Please retype the rows below word for word, from the first row through the row that contains "Deliver: Deliver -> Annum", with both ends included.

===== Source data =====

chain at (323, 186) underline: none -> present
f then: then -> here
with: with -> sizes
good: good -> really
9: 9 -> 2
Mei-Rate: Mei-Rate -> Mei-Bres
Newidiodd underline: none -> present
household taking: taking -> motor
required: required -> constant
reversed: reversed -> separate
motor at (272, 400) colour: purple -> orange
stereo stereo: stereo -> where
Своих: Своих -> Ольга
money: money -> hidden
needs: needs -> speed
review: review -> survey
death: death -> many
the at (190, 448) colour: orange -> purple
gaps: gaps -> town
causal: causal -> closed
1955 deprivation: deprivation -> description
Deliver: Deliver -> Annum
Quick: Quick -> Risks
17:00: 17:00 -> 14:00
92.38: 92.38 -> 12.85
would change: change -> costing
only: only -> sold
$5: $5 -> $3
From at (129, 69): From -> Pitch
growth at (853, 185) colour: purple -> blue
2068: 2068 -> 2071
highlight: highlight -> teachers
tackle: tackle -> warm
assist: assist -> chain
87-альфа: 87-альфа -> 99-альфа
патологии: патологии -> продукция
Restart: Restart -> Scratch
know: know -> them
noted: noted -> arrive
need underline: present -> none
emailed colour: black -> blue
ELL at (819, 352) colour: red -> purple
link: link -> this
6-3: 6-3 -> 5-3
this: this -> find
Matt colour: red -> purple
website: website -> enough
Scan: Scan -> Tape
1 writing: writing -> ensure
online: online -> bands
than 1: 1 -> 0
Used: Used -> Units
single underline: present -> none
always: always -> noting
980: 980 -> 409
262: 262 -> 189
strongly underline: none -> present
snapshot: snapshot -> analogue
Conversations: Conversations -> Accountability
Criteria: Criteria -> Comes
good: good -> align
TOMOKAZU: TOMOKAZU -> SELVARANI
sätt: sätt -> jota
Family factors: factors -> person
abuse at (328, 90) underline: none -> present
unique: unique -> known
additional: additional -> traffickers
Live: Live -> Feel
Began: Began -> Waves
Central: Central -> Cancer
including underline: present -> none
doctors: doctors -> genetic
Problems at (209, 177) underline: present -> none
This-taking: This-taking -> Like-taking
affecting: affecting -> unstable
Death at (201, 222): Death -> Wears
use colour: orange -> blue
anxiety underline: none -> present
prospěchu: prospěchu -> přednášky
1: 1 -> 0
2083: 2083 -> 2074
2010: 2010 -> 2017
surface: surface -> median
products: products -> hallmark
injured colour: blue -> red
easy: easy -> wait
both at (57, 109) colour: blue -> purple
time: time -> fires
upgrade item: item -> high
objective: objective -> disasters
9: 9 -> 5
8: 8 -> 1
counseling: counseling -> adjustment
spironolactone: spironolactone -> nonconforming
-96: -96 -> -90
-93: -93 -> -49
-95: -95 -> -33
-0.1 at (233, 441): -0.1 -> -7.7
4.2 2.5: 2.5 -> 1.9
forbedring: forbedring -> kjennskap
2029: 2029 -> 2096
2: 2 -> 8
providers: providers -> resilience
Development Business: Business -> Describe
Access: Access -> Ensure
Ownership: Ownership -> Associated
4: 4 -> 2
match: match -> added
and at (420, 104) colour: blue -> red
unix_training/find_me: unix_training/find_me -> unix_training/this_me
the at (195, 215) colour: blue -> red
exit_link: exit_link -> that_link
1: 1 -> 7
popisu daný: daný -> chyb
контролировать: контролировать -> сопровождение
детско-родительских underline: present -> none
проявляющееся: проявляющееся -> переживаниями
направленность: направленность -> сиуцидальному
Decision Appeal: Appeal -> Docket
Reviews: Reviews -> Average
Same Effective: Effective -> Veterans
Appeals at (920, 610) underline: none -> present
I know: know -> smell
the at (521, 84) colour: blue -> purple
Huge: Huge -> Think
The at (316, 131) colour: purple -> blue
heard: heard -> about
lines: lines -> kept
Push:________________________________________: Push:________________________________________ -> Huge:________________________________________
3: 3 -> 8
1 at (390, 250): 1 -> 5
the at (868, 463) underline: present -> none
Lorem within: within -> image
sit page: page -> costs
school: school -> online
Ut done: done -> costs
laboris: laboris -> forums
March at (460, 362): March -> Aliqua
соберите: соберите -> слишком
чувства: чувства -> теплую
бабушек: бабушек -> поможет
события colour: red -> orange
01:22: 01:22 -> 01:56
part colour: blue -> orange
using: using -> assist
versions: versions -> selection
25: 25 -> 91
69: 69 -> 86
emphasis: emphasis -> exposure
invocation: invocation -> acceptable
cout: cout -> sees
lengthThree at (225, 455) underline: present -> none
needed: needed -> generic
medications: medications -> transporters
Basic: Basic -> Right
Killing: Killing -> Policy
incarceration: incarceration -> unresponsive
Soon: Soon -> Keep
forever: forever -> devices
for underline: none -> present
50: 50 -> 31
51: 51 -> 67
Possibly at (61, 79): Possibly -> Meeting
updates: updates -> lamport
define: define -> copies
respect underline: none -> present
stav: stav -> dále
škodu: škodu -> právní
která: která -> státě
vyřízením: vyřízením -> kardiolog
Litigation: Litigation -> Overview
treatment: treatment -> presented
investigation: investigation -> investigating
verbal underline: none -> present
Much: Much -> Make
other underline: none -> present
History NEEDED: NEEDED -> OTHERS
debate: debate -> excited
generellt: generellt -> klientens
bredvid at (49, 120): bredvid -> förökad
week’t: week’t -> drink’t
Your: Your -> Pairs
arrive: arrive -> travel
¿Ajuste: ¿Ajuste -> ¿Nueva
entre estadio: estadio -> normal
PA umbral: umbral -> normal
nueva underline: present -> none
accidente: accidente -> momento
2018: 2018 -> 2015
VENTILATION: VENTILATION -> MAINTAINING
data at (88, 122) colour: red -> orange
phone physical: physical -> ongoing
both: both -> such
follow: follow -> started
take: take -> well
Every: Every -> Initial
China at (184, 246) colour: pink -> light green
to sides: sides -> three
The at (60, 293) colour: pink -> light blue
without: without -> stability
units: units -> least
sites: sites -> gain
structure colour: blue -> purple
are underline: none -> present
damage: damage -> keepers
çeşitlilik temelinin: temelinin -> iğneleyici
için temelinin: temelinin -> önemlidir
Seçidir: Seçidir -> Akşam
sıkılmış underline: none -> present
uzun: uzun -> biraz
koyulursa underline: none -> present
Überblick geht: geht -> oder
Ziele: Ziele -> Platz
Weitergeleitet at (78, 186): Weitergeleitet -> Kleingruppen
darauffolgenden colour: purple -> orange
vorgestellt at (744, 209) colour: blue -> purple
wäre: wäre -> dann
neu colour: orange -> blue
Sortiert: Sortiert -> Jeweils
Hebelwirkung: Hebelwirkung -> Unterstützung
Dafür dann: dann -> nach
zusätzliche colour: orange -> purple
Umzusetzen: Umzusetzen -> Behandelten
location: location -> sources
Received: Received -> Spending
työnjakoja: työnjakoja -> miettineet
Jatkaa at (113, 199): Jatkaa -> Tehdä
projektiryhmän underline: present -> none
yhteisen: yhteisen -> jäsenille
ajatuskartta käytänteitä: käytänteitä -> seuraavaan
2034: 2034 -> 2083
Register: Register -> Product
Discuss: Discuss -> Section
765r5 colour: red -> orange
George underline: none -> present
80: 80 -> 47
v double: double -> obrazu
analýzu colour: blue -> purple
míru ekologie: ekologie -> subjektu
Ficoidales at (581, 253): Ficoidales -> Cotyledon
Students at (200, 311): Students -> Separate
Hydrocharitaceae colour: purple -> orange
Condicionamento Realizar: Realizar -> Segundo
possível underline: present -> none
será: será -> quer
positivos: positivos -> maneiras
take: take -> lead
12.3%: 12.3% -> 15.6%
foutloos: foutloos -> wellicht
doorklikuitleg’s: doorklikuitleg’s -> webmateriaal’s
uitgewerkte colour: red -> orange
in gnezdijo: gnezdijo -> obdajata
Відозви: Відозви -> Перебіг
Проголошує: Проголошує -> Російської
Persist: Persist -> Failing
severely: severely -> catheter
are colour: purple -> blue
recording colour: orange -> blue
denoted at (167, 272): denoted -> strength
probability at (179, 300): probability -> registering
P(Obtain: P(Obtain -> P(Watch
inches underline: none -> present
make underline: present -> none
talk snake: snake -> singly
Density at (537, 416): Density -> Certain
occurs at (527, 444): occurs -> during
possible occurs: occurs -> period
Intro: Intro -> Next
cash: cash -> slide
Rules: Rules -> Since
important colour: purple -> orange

=====

▶ **Output of the task**
chain at (323, 186) underline: none -> present
f then: then -> here
with: with -> sizes
good: good -> really
9: 9 -> 2
Mei-Rate: Mei-Rate -> Mei-Bres
Newidiodd underline: none -> present
household taking: taking -> motor
required: required -> constant
reversed: reversed -> separate
motor at (272, 400) colour: purple -> orange
stereo stereo: stereo -> where
Своих: Своих -> Ольга
money: money -> hidden
needs: needs -> speed
review: review -> survey
death: death -> many
the at (190, 448) colour: orange -> purple
gaps: gaps -> town
causal: causal -> closed
1955 deprivation: deprivation -> description
Deliver: Deliver -> Annum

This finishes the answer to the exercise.